With regard to aviation and airports, it is a difficult balancing act between protecting lives and protecting livelihoods. Aviation and international travel are part of protecting livelihoods in this country because, as a small, open island economy, we need connectivity to other countries. To date, judging from the health data, the level of the virus coming in from international travel is very low, but we have to maintain vigilance and not necessarily just open back up, with everybody travelling again. There was valid advice from the health system to try to minimise travel and contact, but the Government now has to start preparing for the next six, nine or 18 months - a medium-term approach - where, in the absence of a vaccine, we have to manage the virus.

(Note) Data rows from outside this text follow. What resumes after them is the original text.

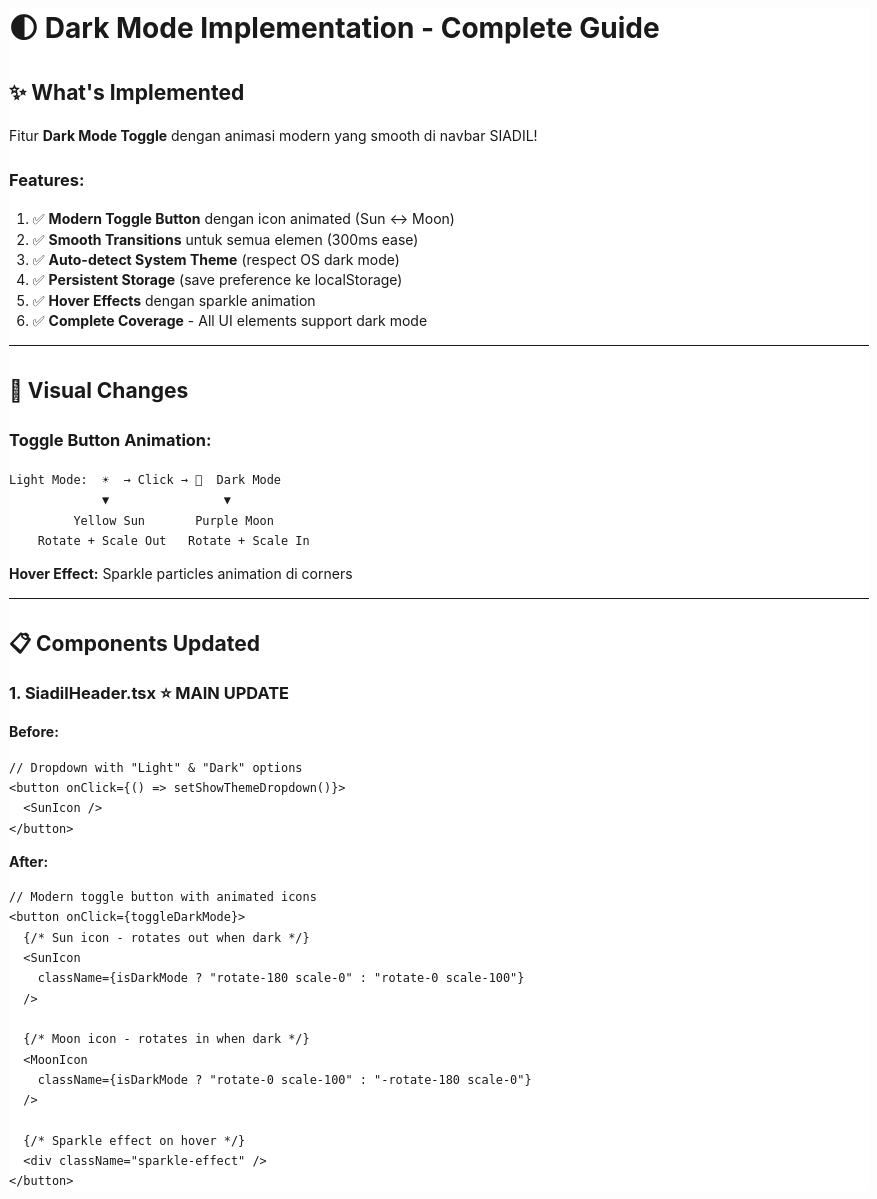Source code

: # 🌓 Dark Mode Implementation - Complete Guide

## ✨ **What's Implemented**

Fitur **Dark Mode Toggle** dengan animasi modern yang smooth di navbar SIADIL!

### **Features:**

1. ✅ **Modern Toggle Button** dengan icon animated (Sun ↔ Moon)
2. ✅ **Smooth Transitions** untuk semua elemen (300ms ease)
3. ✅ **Auto-detect System Theme** (respect OS dark mode)
4. ✅ **Persistent Storage** (save preference ke localStorage)
5. ✅ **Hover Effects** dengan sparkle animation
6. ✅ **Complete Coverage** - All UI elements support dark mode

---

## 🎨 **Visual Changes**

### **Toggle Button Animation:**

```
Light Mode:  ☀️  → Click → 🌙  Dark Mode
             ▼                ▼
         Yellow Sun       Purple Moon
    Rotate + Scale Out   Rotate + Scale In
```

**Hover Effect:** Sparkle particles animation di corners

---

## 📋 **Components Updated**

### **1. SiadilHeader.tsx** ⭐ **MAIN UPDATE**

**Before:**

```tsx
// Dropdown with "Light" & "Dark" options
<button onClick={() => setShowThemeDropdown()}>
  <SunIcon />
</button>
```

**After:**

```tsx
// Modern toggle button with animated icons
<button onClick={toggleDarkMode}>
  {/* Sun icon - rotates out when dark */}
  <SunIcon
    className={isDarkMode ? "rotate-180 scale-0" : "rotate-0 scale-100"}
  />

  {/* Moon icon - rotates in when dark */}
  <MoonIcon
    className={isDarkMode ? "rotate-0 scale-100" : "-rotate-180 scale-0"}
  />

  {/* Sparkle effect on hover */}
  <div className="sparkle-effect" />
</button>
```

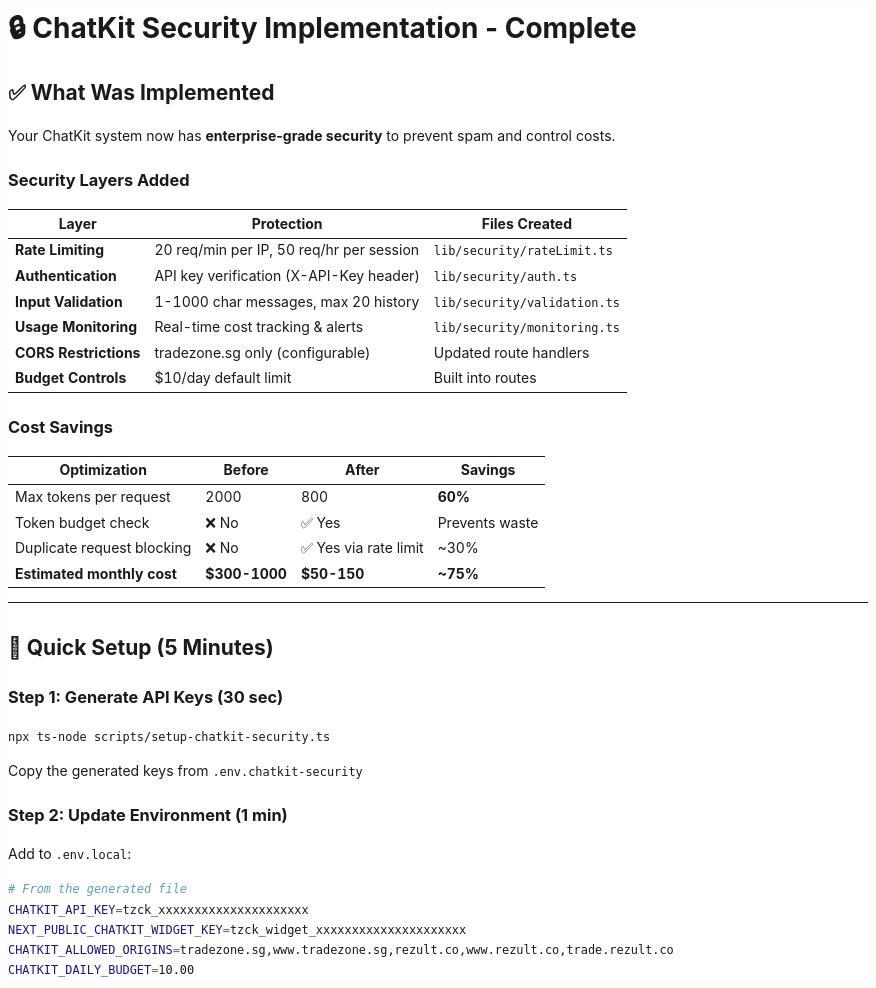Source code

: # 🔒 ChatKit Security Implementation - Complete

## ✅ What Was Implemented

Your ChatKit system now has **enterprise-grade security** to prevent spam and control costs.

### Security Layers Added

| Layer | Protection | Files Created |
|-------|------------|---------------|
| **Rate Limiting** | 20 req/min per IP, 50 req/hr per session | `lib/security/rateLimit.ts` |
| **Authentication** | API key verification (X-API-Key header) | `lib/security/auth.ts` |
| **Input Validation** | 1-1000 char messages, max 20 history | `lib/security/validation.ts` |
| **Usage Monitoring** | Real-time cost tracking & alerts | `lib/security/monitoring.ts` |
| **CORS Restrictions** | tradezone.sg only (configurable) | Updated route handlers |
| **Budget Controls** | $10/day default limit | Built into routes |

### Cost Savings

| Optimization | Before | After | Savings |
|--------------|--------|-------|---------|
| Max tokens per request | 2000 | 800 | **60%** |
| Token budget check | ❌ No | ✅ Yes | Prevents waste |
| Duplicate request blocking | ❌ No | ✅ Yes via rate limit | ~30% |
| **Estimated monthly cost** | **$300-1000** | **$50-150** | **~75%** |

---

## 🚀 Quick Setup (5 Minutes)

### Step 1: Generate API Keys (30 sec)

```bash
npx ts-node scripts/setup-chatkit-security.ts
```

Copy the generated keys from `.env.chatkit-security`

### Step 2: Update Environment (1 min)

Add to `.env.local`:

```bash
# From the generated file
CHATKIT_API_KEY=tzck_xxxxxxxxxxxxxxxxxxxxx
NEXT_PUBLIC_CHATKIT_WIDGET_KEY=tzck_widget_xxxxxxxxxxxxxxxxxxxxx
CHATKIT_ALLOWED_ORIGINS=tradezone.sg,www.tradezone.sg,rezult.co,www.rezult.co,trade.rezult.co
CHATKIT_DAILY_BUDGET=10.00
```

Within that, we will have to manage international travel. The Government will present a new medium-term Covid plan on 14 September that will include a planned approach allowing for connectivity. At a meeting yesterday with my departmental officials who are working with the Department of Health and the Department of the Taoiseach, I asked them to look, as we have said we would, at international experience, such as where other countries require testing arrangements for air travel that may reduce the risk of increased air travel and that may allow us, in certain instances, to waive the requirement for a 14-day restriction on movement when someone comes here. We have set up - my Department was helpful in this regard - the electronic register and contact tracing system, which will be an important part of that.

On the Deputy's third point, I absolutely accept the need for transparency and openness in respect of all the figures. At the same time, we have to be careful that if we had complete transparency, there could be stigmatisation of certain communities where the virus might exist. We have to avoid that while still providing transparency.